**INSTRUCTIONS FOR THE TASK**
From the first line to the last, copy the listing exactly and omit the images.

**MATERIAL FOR THE TASK**

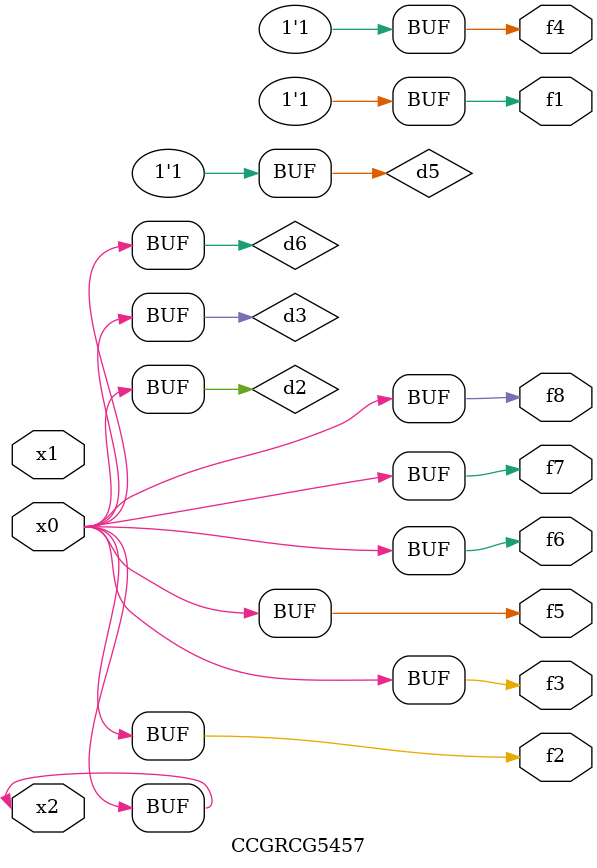
<source format=v>
module CCGRCG5457(
	input x0, x1, x2,
	output f1, f2, f3, f4, f5, f6, f7, f8
);

	wire d1, d2, d3, d4, d5, d6;

	xnor (d1, x2);
	buf (d2, x0, x2);
	and (d3, x0);
	xnor (d4, x1, x2);
	nand (d5, d1, d3);
	buf (d6, d2, d3);
	assign f1 = d5;
	assign f2 = d6;
	assign f3 = d6;
	assign f4 = d5;
	assign f5 = d6;
	assign f6 = d6;
	assign f7 = d6;
	assign f8 = d6;
endmodule

</source>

**SOLUTION FOR THIS TASK**
<source format=v>
module CCGRCG5457(
	input x0, x1, x2,
	output f1, f2, f3, f4, f5, f6, f7, f8
);

	wire d1, d2, d3, d4, d5, d6;

	xnor (d1, x2);
	buf (d2, x0, x2);
	and (d3, x0);
	xnor (d4, x1, x2);
	nand (d5, d1, d3);
	buf (d6, d2, d3);
	assign f1 = d5;
	assign f2 = d6;
	assign f3 = d6;
	assign f4 = d5;
	assign f5 = d6;
	assign f6 = d6;
	assign f7 = d6;
	assign f8 = d6;
endmodule

</source>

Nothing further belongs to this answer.